Todo comienza antes de notar el frescor del agua, cuando los pies avanzan por la arena, cuando se siente la humedad. Algo empieza a quedarse atrás, algo promete diluirse en la inmensidad líquida del mar.
Me adentro en el mar, mis sentidos están dilatados, elagua empieza a cubrirme progresivamente. El batir del oleaje, la luz destelleante derramada con profusión nos devuelve a la verdad de nuestra pequeñez en este universo de poderosas fuerzas naturales.
Entrando en el mar, a medidas que nos fundimos con él y nos rendimos a su envolvente vaivén, esas fuerzas parecen llevarse todo lo que pesaba y dejarnos la mera satisfacción de vivir.
Quizás la vida sea como esa brisa marina alborotadora… sólo hay que respirarla…

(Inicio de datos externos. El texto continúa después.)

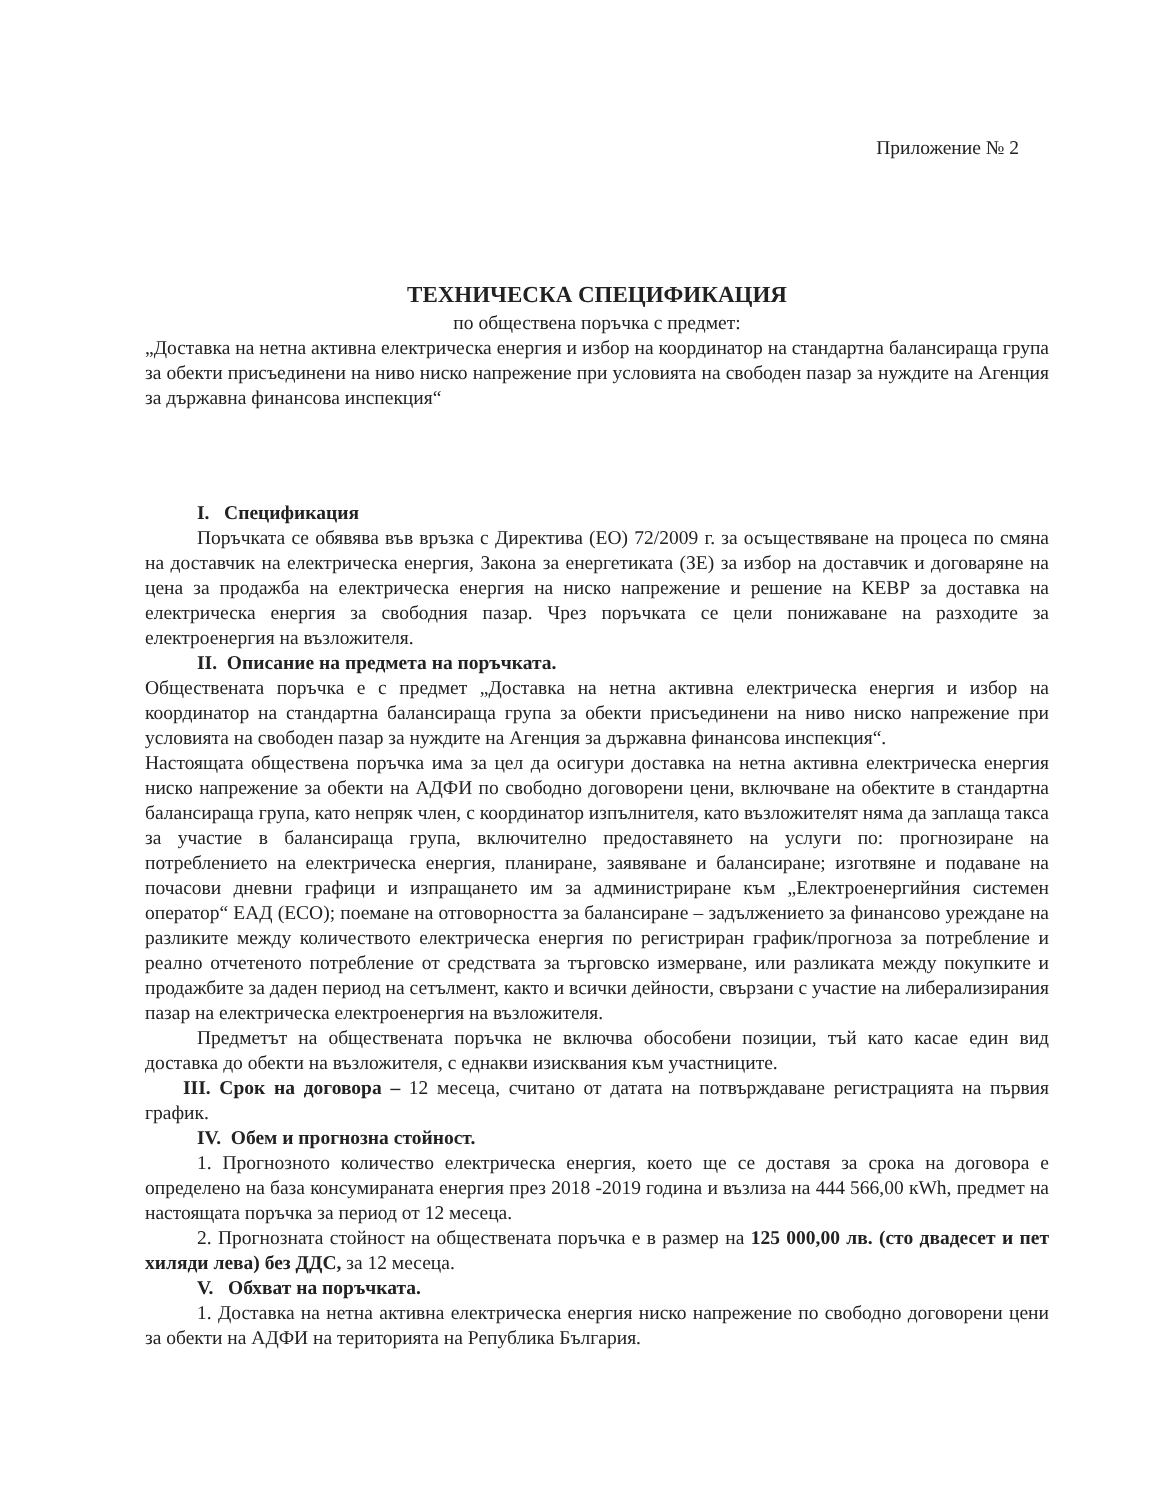Приложение № 2
ТЕХНИЧЕСКА СПЕЦИФИКАЦИЯ
по обществена поръчка с предмет:
„Доставка на нетна активна електрическа енергия и избор на координатор на стандартна балансираща група за обекти присъединени на ниво ниско напрежение при условията на свободен пазар за нуждите на Агенция за държавна финансова инспекция“
I. Спецификация
Поръчката се обявява във връзка с Директива (ЕО) 72/2009 г. за осъществяване на процеса по смяна на доставчик на електрическа енергия, Закона за енергетиката (ЗЕ) за избор на доставчик и договаряне на цена за продажба на електрическа енергия на ниско напрежение и решение на КЕВР за доставка на електрическа енергия за свободния пазар. Чрез поръчката се цели понижаване на разходите за електроенергия на възложителя.
II. Описание на предмета на поръчката.
Обществената поръчка е с предмет „Доставка на нетна активна електрическа енергия и избор на координатор на стандартна балансираща група за обекти присъединени на ниво ниско напрежение при условията на свободен пазар за нуждите на Агенция за държавна финансова инспекция“.
Настоящата обществена поръчка има за цел да осигури доставка на нетна активна електрическа енергия ниско напрежение за обекти на АДФИ по свободно договорени цени, включване на обектите в стандартна балансираща група, като непряк член, с координатор изпълнителя, като възложителят няма да заплаща такса за участие в балансираща група, включително предоставянето на услуги по: прогнозиране на потреблението на електрическа енергия, планиране, заявяване и балансиране; изготвяне и подаване на почасови дневни графици и изпращането им за администриране към „Електроенергийния системен оператор“ ЕАД (ЕСО); поемане на отговорността за балансиране – задължението за финансово уреждане на разликите между количеството електрическа енергия по регистриран график/прогноза за потребление и реално отчетеното потребление от средствата за търговско измерване, или разликата между покупките и продажбите за даден период на сетълмент, както и всички дейности, свързани с участие на либерализирания пазар на електрическа електроенергия на възложителя.
Предметът на обществената поръчка не включва обособени позиции, тъй като касае един вид доставка до обекти на възложителя, с еднакви изисквания към участниците.
III. Срок на договора – 12 месеца, считано от датата на потвърждаване регистрацията на първия график.
IV. Обем и прогнозна стойност.
1. Прогнозното количество електрическа енергия, което ще се доставя за срока на договора е определено на база консумираната енергия през 2018 -2019 година и възлиза на 444 566,00 кWh, предмет на настоящата поръчка за период от 12 месеца.
2. Прогнозната стойност на обществената поръчка е в размер на 125 000,00 лв. (сто двадесет и пет хиляди лева) без ДДС, за 12 месеца.
V. Обхват на поръчката.
1. Доставка на нетна активна електрическа енергия ниско напрежение по свободно договорени цени за обекти на АДФИ на територията на Република България.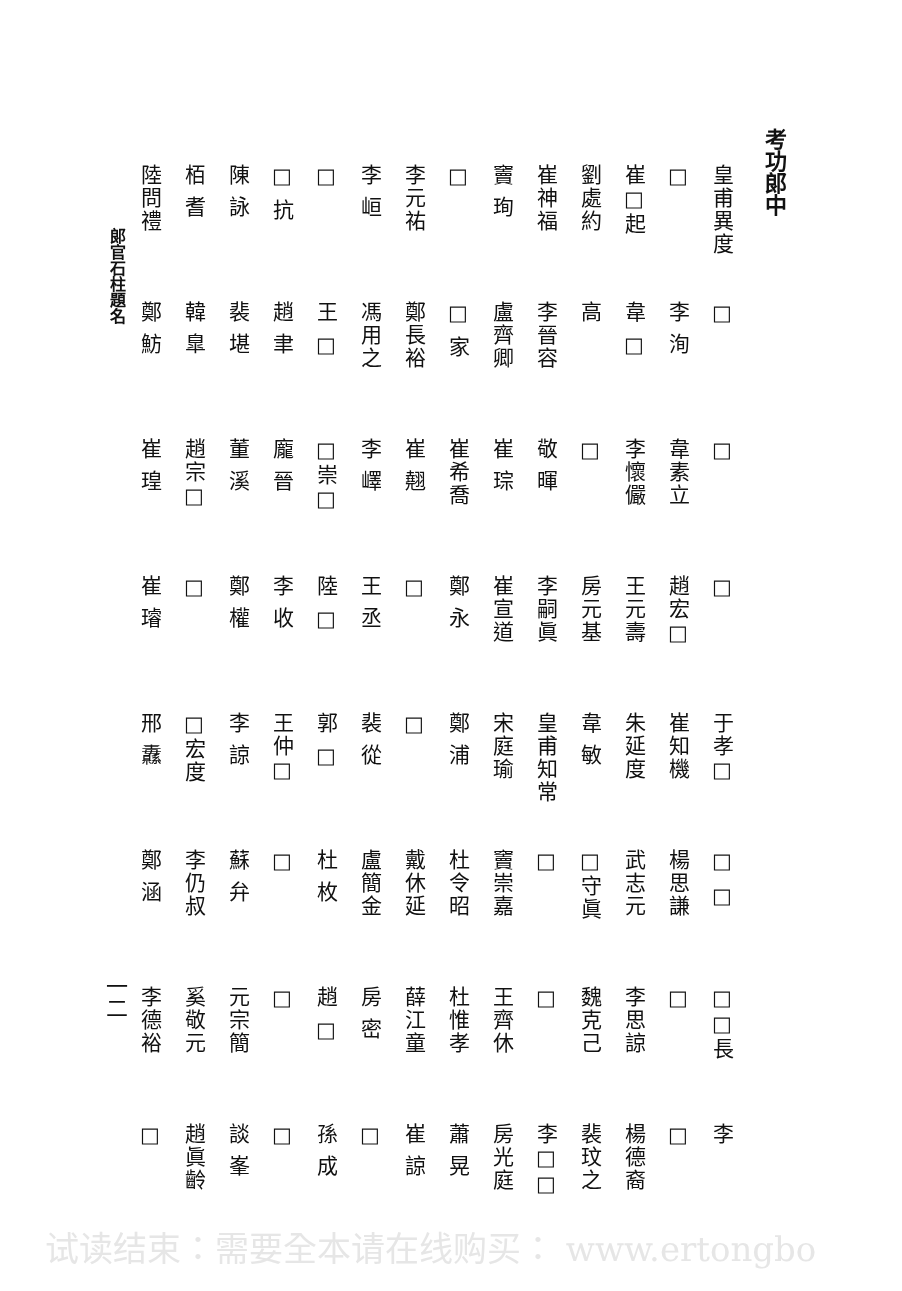考功郎中
皇甫異度
□
□
□
于孝□
□ □
□□長
李
□
李 洵
韋素立
趙宏□
崔知機
楊思謙
□
□
崔□起
韋 □
李懷儼
王元壽
朱延度
武志元
李思諒
楊德裔
劉處約
高
□
房元基
韋 敏
□守眞
魏克己
裴玟之
崔神福
李晉容
敬 暉
李嗣眞
皇甫知常
□
□
李□□
竇 珣
盧齊卿
崔 琮
崔宣道
宋庭瑜
竇崇嘉
王齊休
房光庭
□
□ 家
崔希喬
鄭 永
鄭 浦
杜令昭
杜惟孝
蕭 晃
李元祐
鄭長裕
崔 翹
□
□
戴休延
薛江童
崔 諒
李 峘
馮用之
李 嶧
王 丞
裴 從
盧簡金
房 密
□
□
王 □
□崇□
陸 □
郭 □
杜 枚
趙 □
孫 成
□ 抗
趙 聿
龐 晉
李 收
王仲□
□
□
□
陳 詠
裴 堪
董 溪
鄭 權
李 諒
蘇 弁
元宗簡
談 峯
栢 耆
韓 臯
趙宗□
□
□宏度
李仍叔
奚敬元
趙眞齡
陸問禮
鄭 魴
崔 瑝
崔 璿
邢 纛
鄭 涵
李德裕
□
郎官石柱題名
一二
试读结束：需要全本请在线购买： www.ertongbo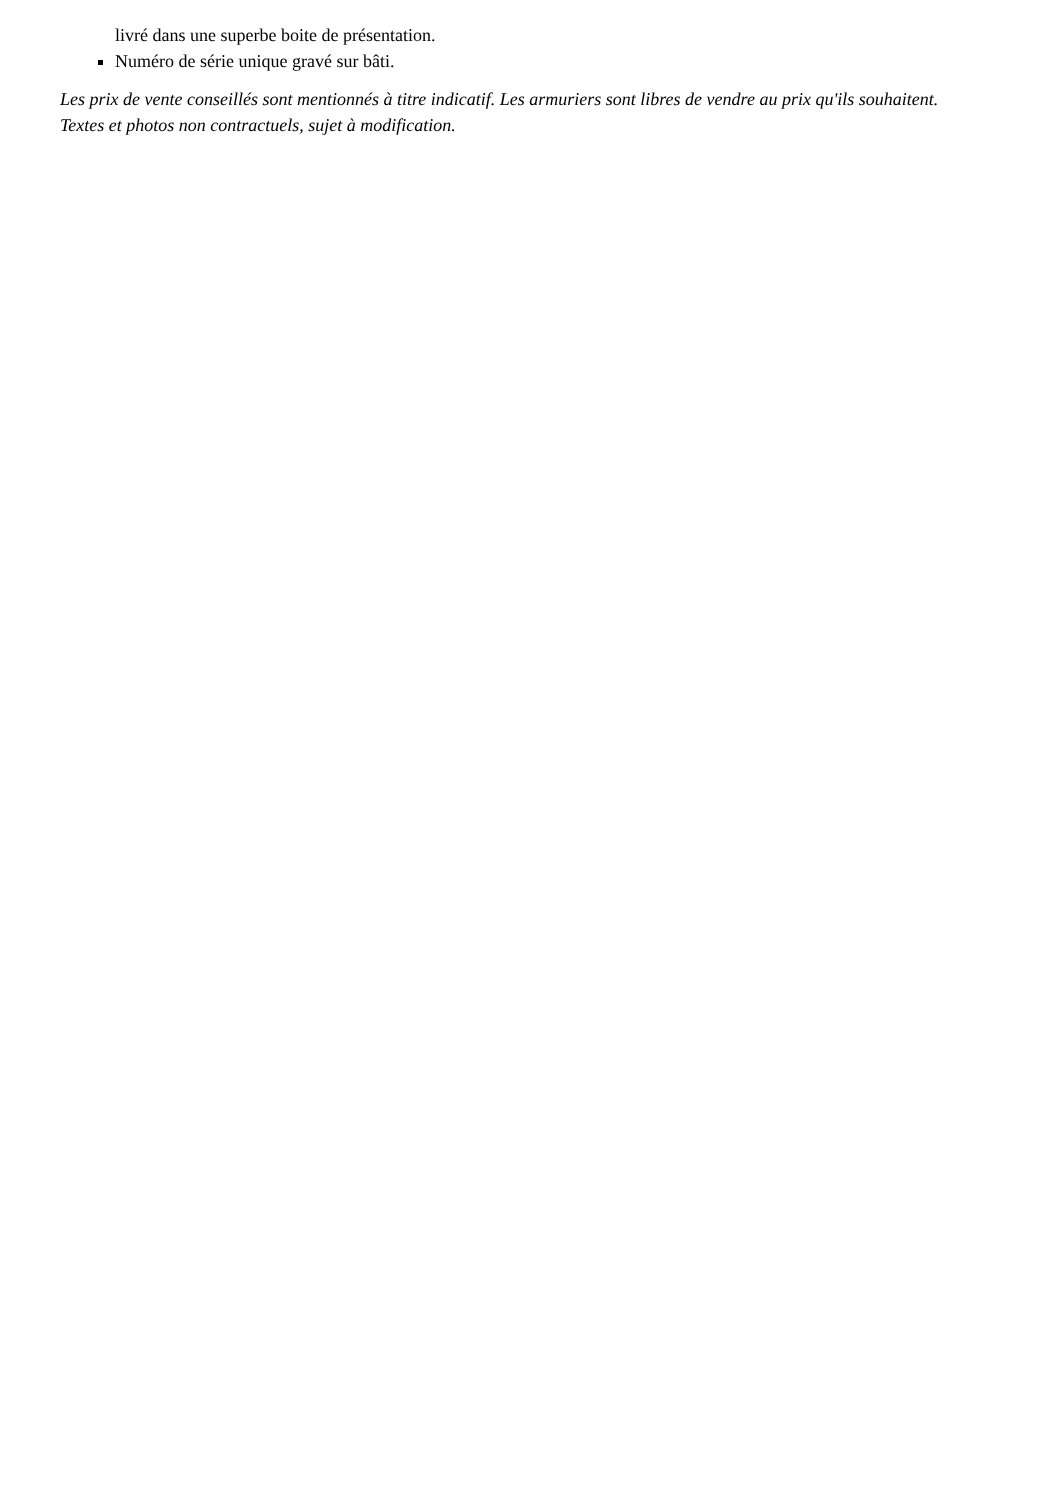livré dans une superbe boite de présentation.
Numéro de série unique gravé sur bâti.
Les prix de vente conseillés sont mentionnés à titre indicatif. Les armuriers sont libres de vendre au prix qu'ils souhaitent. Textes et photos non contractuels, sujet à modification.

Flotando en el agua, a la deriva, entregándose al fluir de un mar contra el que más vale no luchar, parece más fácil desprenderse de las cargas acumuladas, ver las cosas sin adherirse a ellas, desde fuera.
Sumergido, bajo ese manto salino, siente uno la vaga impresión de lo que debió ser estar en el vientre materno, percibiendo el mundo en sordina.
Cuánta paz al permanecer sostenido por el agua, a su merced, aflojando resistencias…. La fatiga puede ser deliciosa cuando uno deja de luchar contra ella, cuando la tensión se relaja induciendo al abandono. En ese descuido de la vigilancia se accede a un espacio interior de calma, normalmente jodido por las prisas. Nos intuimos de formas nítidas y esenciales.
Que fácil dejarse llevar. Que difícil, a veces, entrar y salir de ahí: lanzarse al agua, saber retirarse.
Pero llegará el momento de emerger, con la piel bruñida, el cuerpo vigorizado, sintiendo el pálpito del mar, el sabor de la sal.
En las olas se encuentran la eterna renovación, el incesante alzarse y caer, caer y alzarse otra vez, en su rumor regular, nuestro aliento, el respirar que va y viene, inspirando y exhalando.